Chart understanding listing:
--
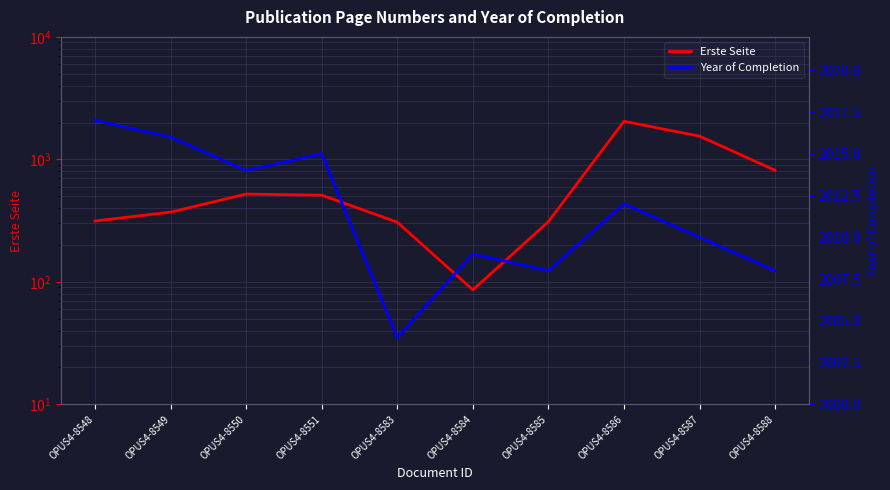

The Erste Seite series shows 469 at OPUS4-8583. True or false?

False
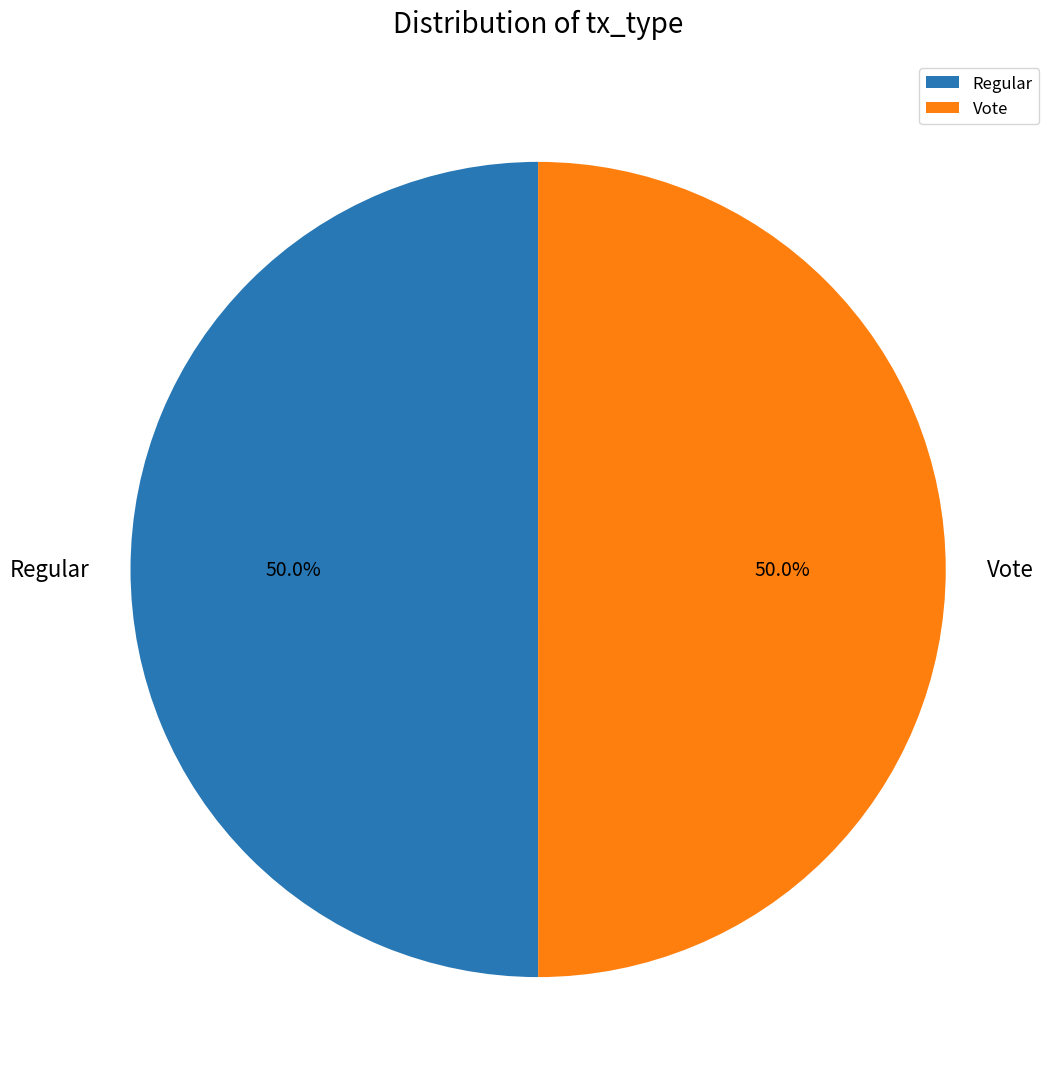

What percentage do Regular and Vote together represent?

100.0%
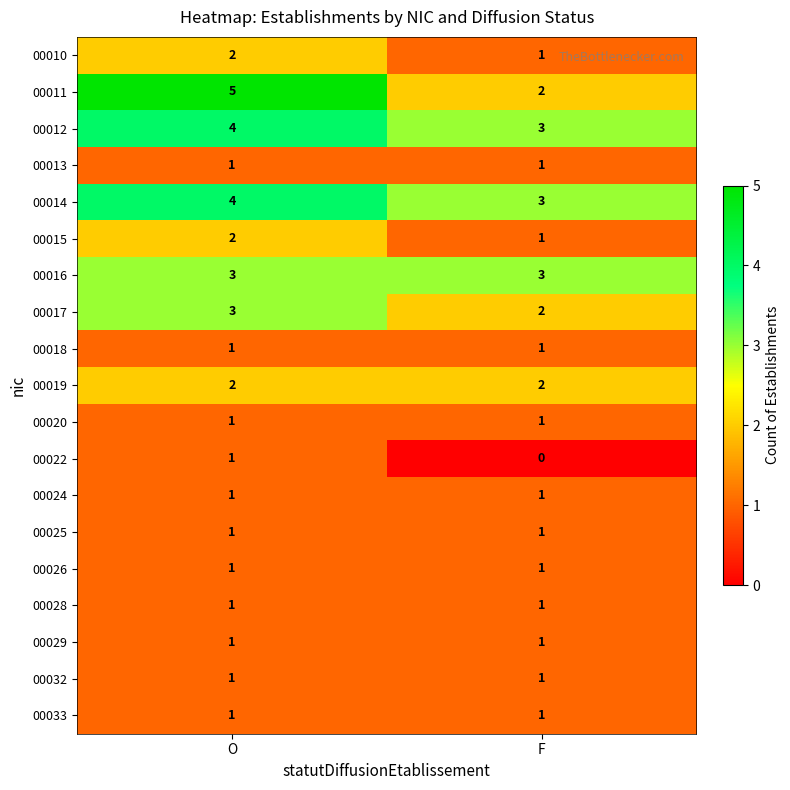

Is the value of 00017 at F greater than the value of 00033 at F?

Yes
--
▶ [REQUIRED ACTION]:
Rewrite the lines of the listing above as a numbered list, omitting blank lines. Leave the pictures out of your answer.

▶ [YOUR RESPONSE]:
1. The Erste Seite series shows 469 at OPUS4-8583. True or false?
2. False
3. What percentage do Regular and Vote together represent?
4. 100.0%
5. Is the value of 00017 at F greater than the value of 00033 at F?
6. Yes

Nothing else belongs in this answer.